**WORK INSTRUCTION**
First find the line with "liver cancer (hepatocellular" in the entries below, then set down exactly every line through the line with "neoplastic tissue: Hodgkin's", that line included.

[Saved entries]
----
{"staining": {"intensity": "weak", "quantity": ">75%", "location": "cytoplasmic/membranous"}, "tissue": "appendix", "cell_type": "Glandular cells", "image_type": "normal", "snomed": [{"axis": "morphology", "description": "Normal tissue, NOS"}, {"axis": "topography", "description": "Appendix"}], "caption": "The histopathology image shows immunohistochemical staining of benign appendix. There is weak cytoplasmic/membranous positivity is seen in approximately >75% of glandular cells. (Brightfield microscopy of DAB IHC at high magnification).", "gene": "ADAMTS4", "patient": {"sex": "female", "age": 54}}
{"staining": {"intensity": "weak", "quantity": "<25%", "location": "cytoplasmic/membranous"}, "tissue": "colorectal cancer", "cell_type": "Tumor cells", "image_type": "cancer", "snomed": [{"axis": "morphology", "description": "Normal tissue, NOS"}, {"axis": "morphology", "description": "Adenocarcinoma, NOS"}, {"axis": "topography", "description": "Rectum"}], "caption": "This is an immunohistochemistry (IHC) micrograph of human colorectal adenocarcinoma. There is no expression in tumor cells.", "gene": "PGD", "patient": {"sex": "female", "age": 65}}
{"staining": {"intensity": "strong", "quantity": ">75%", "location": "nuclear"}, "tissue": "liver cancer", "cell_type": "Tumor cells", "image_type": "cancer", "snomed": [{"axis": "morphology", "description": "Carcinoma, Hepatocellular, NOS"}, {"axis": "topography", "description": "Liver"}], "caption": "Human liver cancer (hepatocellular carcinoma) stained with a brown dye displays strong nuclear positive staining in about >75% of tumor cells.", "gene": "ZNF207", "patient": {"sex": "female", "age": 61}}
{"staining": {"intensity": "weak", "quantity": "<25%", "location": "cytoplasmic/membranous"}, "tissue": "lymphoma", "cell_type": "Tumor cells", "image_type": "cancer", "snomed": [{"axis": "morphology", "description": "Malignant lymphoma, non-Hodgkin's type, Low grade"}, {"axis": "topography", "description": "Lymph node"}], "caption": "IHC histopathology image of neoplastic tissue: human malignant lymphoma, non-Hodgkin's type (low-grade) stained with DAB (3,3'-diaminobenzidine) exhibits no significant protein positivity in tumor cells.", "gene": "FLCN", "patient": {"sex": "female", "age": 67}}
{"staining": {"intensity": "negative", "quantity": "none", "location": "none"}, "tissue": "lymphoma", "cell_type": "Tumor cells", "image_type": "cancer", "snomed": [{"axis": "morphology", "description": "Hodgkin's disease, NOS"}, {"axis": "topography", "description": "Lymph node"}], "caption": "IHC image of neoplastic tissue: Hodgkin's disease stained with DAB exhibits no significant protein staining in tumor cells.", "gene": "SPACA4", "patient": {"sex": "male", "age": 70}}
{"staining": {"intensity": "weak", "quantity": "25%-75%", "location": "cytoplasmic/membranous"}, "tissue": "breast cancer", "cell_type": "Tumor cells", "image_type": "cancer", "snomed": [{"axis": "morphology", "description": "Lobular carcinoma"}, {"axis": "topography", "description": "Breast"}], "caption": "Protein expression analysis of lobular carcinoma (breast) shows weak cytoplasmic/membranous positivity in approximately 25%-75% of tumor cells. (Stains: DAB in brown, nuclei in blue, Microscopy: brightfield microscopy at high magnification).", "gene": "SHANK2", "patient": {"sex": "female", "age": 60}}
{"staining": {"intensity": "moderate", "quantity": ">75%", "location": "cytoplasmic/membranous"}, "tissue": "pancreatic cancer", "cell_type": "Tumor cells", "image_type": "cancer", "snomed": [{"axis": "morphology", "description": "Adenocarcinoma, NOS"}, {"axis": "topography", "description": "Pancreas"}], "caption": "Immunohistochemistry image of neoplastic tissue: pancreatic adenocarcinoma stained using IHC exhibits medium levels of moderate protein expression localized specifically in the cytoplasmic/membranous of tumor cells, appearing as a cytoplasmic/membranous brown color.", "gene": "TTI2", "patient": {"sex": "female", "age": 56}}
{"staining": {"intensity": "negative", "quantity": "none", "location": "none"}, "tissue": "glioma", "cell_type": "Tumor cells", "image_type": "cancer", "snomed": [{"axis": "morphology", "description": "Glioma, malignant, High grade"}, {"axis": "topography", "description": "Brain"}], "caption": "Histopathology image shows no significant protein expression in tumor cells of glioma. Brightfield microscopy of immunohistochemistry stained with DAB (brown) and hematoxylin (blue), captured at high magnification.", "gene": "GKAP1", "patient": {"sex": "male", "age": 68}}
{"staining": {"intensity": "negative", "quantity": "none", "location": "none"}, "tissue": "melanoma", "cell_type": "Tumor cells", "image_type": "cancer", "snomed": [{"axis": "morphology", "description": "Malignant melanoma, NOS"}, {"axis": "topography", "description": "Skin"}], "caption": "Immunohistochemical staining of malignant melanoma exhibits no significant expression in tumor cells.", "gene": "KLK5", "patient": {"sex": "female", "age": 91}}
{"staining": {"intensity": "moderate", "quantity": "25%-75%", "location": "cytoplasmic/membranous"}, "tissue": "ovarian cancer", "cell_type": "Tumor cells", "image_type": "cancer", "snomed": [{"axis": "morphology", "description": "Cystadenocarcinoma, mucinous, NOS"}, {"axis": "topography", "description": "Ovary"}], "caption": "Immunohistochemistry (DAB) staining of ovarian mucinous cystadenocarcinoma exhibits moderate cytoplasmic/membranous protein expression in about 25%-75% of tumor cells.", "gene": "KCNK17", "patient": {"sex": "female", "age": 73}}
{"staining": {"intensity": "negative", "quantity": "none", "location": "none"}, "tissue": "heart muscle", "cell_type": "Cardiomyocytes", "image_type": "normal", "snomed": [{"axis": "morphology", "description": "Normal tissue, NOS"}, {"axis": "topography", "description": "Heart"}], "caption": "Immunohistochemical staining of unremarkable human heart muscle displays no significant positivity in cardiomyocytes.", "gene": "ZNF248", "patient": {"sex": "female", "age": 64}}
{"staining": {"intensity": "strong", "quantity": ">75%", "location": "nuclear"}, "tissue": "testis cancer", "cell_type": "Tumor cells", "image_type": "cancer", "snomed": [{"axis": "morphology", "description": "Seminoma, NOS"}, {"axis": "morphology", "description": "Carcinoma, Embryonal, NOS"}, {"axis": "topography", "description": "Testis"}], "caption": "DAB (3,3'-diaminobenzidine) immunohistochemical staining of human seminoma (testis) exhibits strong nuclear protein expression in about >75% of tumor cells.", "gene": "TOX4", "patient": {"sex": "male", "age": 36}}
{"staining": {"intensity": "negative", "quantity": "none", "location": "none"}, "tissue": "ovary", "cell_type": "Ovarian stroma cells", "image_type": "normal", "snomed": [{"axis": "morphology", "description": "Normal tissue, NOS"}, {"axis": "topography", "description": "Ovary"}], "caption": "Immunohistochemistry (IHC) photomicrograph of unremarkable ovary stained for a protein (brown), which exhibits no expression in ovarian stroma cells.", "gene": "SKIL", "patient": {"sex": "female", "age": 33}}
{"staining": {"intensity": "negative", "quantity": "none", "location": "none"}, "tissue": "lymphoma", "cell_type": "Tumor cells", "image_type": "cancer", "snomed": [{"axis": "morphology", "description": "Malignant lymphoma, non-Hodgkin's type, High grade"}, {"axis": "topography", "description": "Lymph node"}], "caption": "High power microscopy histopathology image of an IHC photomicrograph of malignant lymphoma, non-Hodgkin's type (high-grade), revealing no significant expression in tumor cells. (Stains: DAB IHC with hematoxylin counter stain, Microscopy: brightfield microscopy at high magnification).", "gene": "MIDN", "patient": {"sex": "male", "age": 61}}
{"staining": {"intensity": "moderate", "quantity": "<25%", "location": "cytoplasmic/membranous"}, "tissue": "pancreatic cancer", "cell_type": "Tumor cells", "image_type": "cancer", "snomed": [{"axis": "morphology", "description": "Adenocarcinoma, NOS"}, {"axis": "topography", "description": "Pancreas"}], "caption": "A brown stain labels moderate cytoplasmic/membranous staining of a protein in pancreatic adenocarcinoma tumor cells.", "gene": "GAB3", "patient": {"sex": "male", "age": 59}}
----
**ANSWER BOX**
{"staining": {"intensity": "strong", "quantity": ">75%", "location": "nuclear"}, "tissue": "liver cancer", "cell_type": "Tumor cells", "image_type": "cancer", "snomed": [{"axis": "morphology", "description": "Carcinoma, Hepatocellular, NOS"}, {"axis": "topography", "description": "Liver"}], "caption": "Human liver cancer (hepatocellular carcinoma) stained with a brown dye displays strong nuclear positive staining in about >75% of tumor cells.", "gene": "ZNF207", "patient": {"sex": "female", "age": 61}}
{"staining": {"intensity": "weak", "quantity": "<25%", "location": "cytoplasmic/membranous"}, "tissue": "lymphoma", "cell_type": "Tumor cells", "image_type": "cancer", "snomed": [{"axis": "morphology", "description": "Malignant lymphoma, non-Hodgkin's type, Low grade"}, {"axis": "topography", "description": "Lymph node"}], "caption": "IHC histopathology image of neoplastic tissue: human malignant lymphoma, non-Hodgkin's type (low-grade) stained with DAB (3,3'-diaminobenzidine) exhibits no significant protein positivity in tumor cells.", "gene": "FLCN", "patient": {"sex": "female", "age": 67}}
{"staining": {"intensity": "negative", "quantity": "none", "location": "none"}, "tissue": "lymphoma", "cell_type": "Tumor cells", "image_type": "cancer", "snomed": [{"axis": "morphology", "description": "Hodgkin's disease, NOS"}, {"axis": "topography", "description": "Lymph node"}], "caption": "IHC image of neoplastic tissue: Hodgkin's disease stained with DAB exhibits no significant protein staining in tumor cells.", "gene": "SPACA4", "patient": {"sex": "male", "age": 70}}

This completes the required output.